* Data extracts
☆ ☆ ☆
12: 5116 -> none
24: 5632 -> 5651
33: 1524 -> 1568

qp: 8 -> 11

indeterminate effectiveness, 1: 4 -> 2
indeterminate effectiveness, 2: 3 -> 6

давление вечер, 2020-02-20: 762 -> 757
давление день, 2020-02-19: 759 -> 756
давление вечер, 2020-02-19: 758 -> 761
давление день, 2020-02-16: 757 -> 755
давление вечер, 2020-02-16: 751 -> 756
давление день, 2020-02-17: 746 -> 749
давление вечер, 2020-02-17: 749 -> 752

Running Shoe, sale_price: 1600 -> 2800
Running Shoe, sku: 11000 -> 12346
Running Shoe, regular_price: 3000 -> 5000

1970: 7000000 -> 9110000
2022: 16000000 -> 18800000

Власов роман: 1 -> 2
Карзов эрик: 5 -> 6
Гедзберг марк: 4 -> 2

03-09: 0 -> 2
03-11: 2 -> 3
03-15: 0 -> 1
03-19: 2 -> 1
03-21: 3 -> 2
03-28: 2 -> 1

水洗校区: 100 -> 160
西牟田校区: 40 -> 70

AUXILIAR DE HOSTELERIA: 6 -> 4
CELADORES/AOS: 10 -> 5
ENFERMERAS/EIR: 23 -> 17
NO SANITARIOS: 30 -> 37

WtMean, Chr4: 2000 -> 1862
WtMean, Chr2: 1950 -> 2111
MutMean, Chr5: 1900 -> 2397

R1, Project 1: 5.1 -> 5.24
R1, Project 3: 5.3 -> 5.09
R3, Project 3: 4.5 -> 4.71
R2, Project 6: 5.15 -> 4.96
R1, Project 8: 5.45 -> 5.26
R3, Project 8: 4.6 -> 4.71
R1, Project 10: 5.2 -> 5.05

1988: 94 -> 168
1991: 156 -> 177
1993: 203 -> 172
☆ ☆ ☆
* Your objective
Give back the entries above exactly as they are, from their first line through the line that contains "WtMean, Chr2: 1950 -> 2111", both included, with nothing else.

* Worked solution
12: 5116 -> none
24: 5632 -> 5651
33: 1524 -> 1568

qp: 8 -> 11

indeterminate effectiveness, 1: 4 -> 2
indeterminate effectiveness, 2: 3 -> 6

давление вечер, 2020-02-20: 762 -> 757
давление день, 2020-02-19: 759 -> 756
давление вечер, 2020-02-19: 758 -> 761
давление день, 2020-02-16: 757 -> 755
давление вечер, 2020-02-16: 751 -> 756
давление день, 2020-02-17: 746 -> 749
давление вечер, 2020-02-17: 749 -> 752

Running Shoe, sale_price: 1600 -> 2800
Running Shoe, sku: 11000 -> 12346
Running Shoe, regular_price: 3000 -> 5000

1970: 7000000 -> 9110000
2022: 16000000 -> 18800000

Власов роман: 1 -> 2
Карзов эрик: 5 -> 6
Гедзберг марк: 4 -> 2

03-09: 0 -> 2
03-11: 2 -> 3
03-15: 0 -> 1
03-19: 2 -> 1
03-21: 3 -> 2
03-28: 2 -> 1

水洗校区: 100 -> 160
西牟田校区: 40 -> 70

AUXILIAR DE HOSTELERIA: 6 -> 4
CELADORES/AOS: 10 -> 5
ENFERMERAS/EIR: 23 -> 17
NO SANITARIOS: 30 -> 37

WtMean, Chr4: 2000 -> 1862
WtMean, Chr2: 1950 -> 2111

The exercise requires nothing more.